1   LA OCASIÓN DE PARTIR 

   Todo estaba listo: vehículo, viático, avíos, itinerario, un tiempo que podría durar meses, un lugar para el viaje en el libro que estaba escribiendo y una fe vehemente en la tierra y en su poder de llevarme a las afueras del mundo... Sin embargo, no encontraba la ocasión de partir.
   Como un rey mago montado en su camello e inmóvil bajo la luz del sol, dejaba pasar el tiempo sin ceder a las tentaciones de ninguno de los caminos visibles. ¿Esperaba acaso un signo? Pero yo no creía que mi razón fuera de una naturaleza distinta a la noche, ni que mi voluntad fuera menos misteriosa que la estrella. Si todo estaba listo para el viaje y yo pronto; si después de años de meditación, lecturas y diligencias me encontraba al fin en el punto de partida, ¿qué minuto de partida más exacto quería esperar?
   Día tras día me paseé por la ribera del Mapocho ventilando mi vacilación. Como de una gruta a otra pasaba bajo los sauces espaciosos mirando entre uno y otro el río a retazos. Sus aguas inmundas corrían por el cauce como si huyeran del cielo; pero su murmullo conservaba la pureza de un torrente de cordillera pese al ruido envilecedor de la avenida contigua. De ese río que no callaba su desprendimiento quería yo aprender a irme sin dar un primer paso, a irme sin partir.
   Una de esas tardes junto al río en que siempre era domingo vi llegar una bandada de gaviotas. ¡Al pie de la cordillera de los Andes las hijas del Océano Pacífico! ¡En el corazón de la urbe las nativas del litoral! Sobrevolaron el río entre antenas de acero y torres vidriadas y fueron a arremolinarse en la orilla donde estaba varado el cadáver de un perro. Sus chillidos se alzaron entonces por sobre el inmenso rezongo de la ciudad. ¿Cómo no iba a creer que el mar las enviaba desde el otro lado del cielo para intimarme a emprender la marcha hacia sus costas?
   Sin embargo, al otro día, cuando volví a ver las gaviotas arranchadas en un islote de arena en medio del cauce, ya su grito había perdido su poder convocatorio.
   No por ello dejé de frecuentar las márgenes del río. Pensaba que el Mapocho era la única brecha de Santiago, el único paso de la tierra por la ciudad. Y que si un ciudadano desasosegado se allegaba a él se asomaba al menos a una lejanía. Al torrente de agua inmunda y rumor puro se allegaban, igual que yo, parejas sin dinero, parejas sin porvenir, parejas anómalas, individuos en busca de pareja, individuos que eran restos de parejas, seres que iban y venían por la ribera bajo los sauces como por el andén de una estación abandonada. Y el río, más parecido a un horizonte que a un tren, ni se acercaba ni se alejaba.
   En uno de esos días de incertidumbre me asaltó la idea de emprender el viaje con una mujer.
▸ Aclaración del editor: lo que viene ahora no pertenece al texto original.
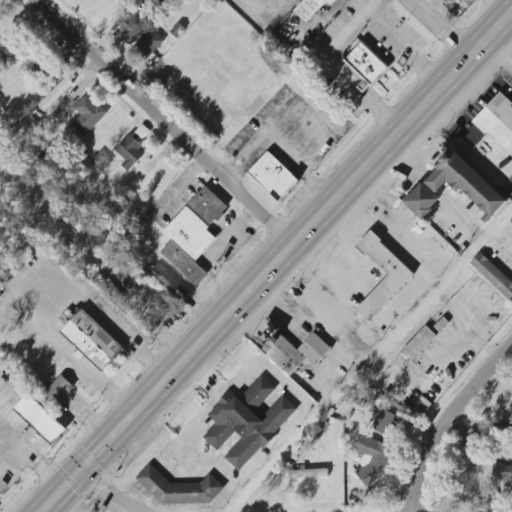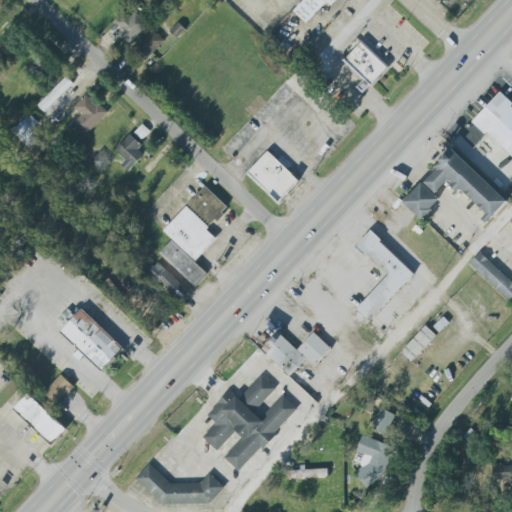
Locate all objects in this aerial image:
building: (0, 8)
building: (311, 8)
building: (312, 8)
road: (270, 18)
road: (449, 25)
road: (507, 25)
building: (132, 26)
building: (178, 30)
building: (150, 43)
road: (402, 51)
road: (496, 60)
building: (364, 63)
building: (366, 66)
building: (42, 69)
road: (332, 69)
building: (56, 95)
building: (273, 111)
building: (89, 115)
building: (88, 116)
road: (167, 120)
building: (497, 121)
building: (498, 122)
building: (27, 131)
road: (461, 147)
building: (129, 153)
building: (131, 153)
road: (410, 158)
building: (101, 162)
building: (272, 177)
building: (275, 177)
road: (435, 182)
building: (458, 188)
building: (458, 188)
building: (209, 206)
building: (207, 207)
road: (464, 211)
building: (190, 235)
road: (389, 241)
building: (189, 245)
road: (276, 260)
road: (322, 266)
building: (382, 274)
building: (493, 274)
building: (493, 274)
building: (381, 279)
building: (168, 282)
road: (90, 307)
parking lot: (61, 313)
road: (311, 324)
building: (442, 325)
building: (93, 339)
building: (87, 341)
building: (418, 343)
building: (419, 344)
building: (295, 351)
building: (295, 352)
road: (67, 355)
road: (370, 360)
road: (250, 364)
building: (59, 389)
building: (55, 391)
building: (259, 392)
road: (441, 418)
building: (41, 419)
building: (36, 420)
building: (384, 421)
building: (245, 422)
building: (246, 426)
parking lot: (14, 433)
road: (5, 436)
road: (197, 444)
building: (373, 460)
building: (373, 460)
traffic signals: (88, 468)
building: (308, 473)
building: (503, 473)
building: (501, 474)
building: (180, 488)
road: (112, 491)
building: (176, 491)
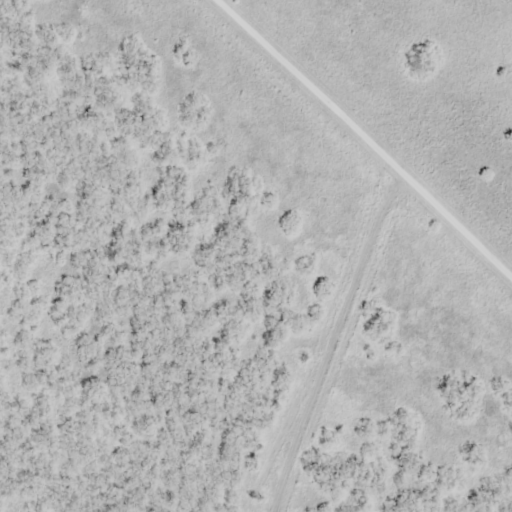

Imaginé unos ojos color vado, una voz fluente, un cuerpo de meandro, una vida navegable... Ella pasaría a buscarme. Pasaría a buscarme como si nuestras personas, el día, la hora y la ruta hubieran sido convenidos inefablemente, como si el viaje fuera el puesto del amor. Mas mi viaje se achicaba a medida que la imagen de la mujer se precisaba. A cada gracia nueva suya, la tierra a la que ella debía conducirme perdía dimensión. Llegada al colmo de su belleza, toda la tierra habría quedado reducida a una peana bajo sus pies.
   Leyendo a Hornero en las noches lo oía hablarme de mi ilusión: "Elena porque es bella, Calipso por apasionada, Penélope por fiel, cada mujer hallará el modo de detener te. Las murallas de Troya, las olas que ciñen a Ogigia, los pretendientes que se agolpan en Itaca: ¡tales son los ruedos que ellas pueden ofrecerte! Si quieres conocer las afueras hazte digno de Atenea. Los reinos son de la mujer, las afueras de la virgen." Y en el tímpano de mi corazón resonaba largamente el nombre de la virgen. Así, en lugar de partir con una mujer y confinarme en su reino, Hornero me invitaba a ser casto; me invitaba a no dividir el tiempo en esperas y oportunidades; a no dividir el espacio en accesos y posesiones; me invitaba a consagrarme al viaje como a una forma exaltada de abstención; me invitaba a viajar hacia la tierra sin contar mis pasos, sin ganar el sustento de mis pies; me invitaba a acercarme a la tierra apoyándome en su pura mirada y a devolverle la sonrisa aunque ella retrocediera, aunque no se dejara abrazar nunca.
   Comprendí al fin mi error y dejé de esperar. Y entonces, la mañana del día en que me iba, me sorprendieron unas estrellas.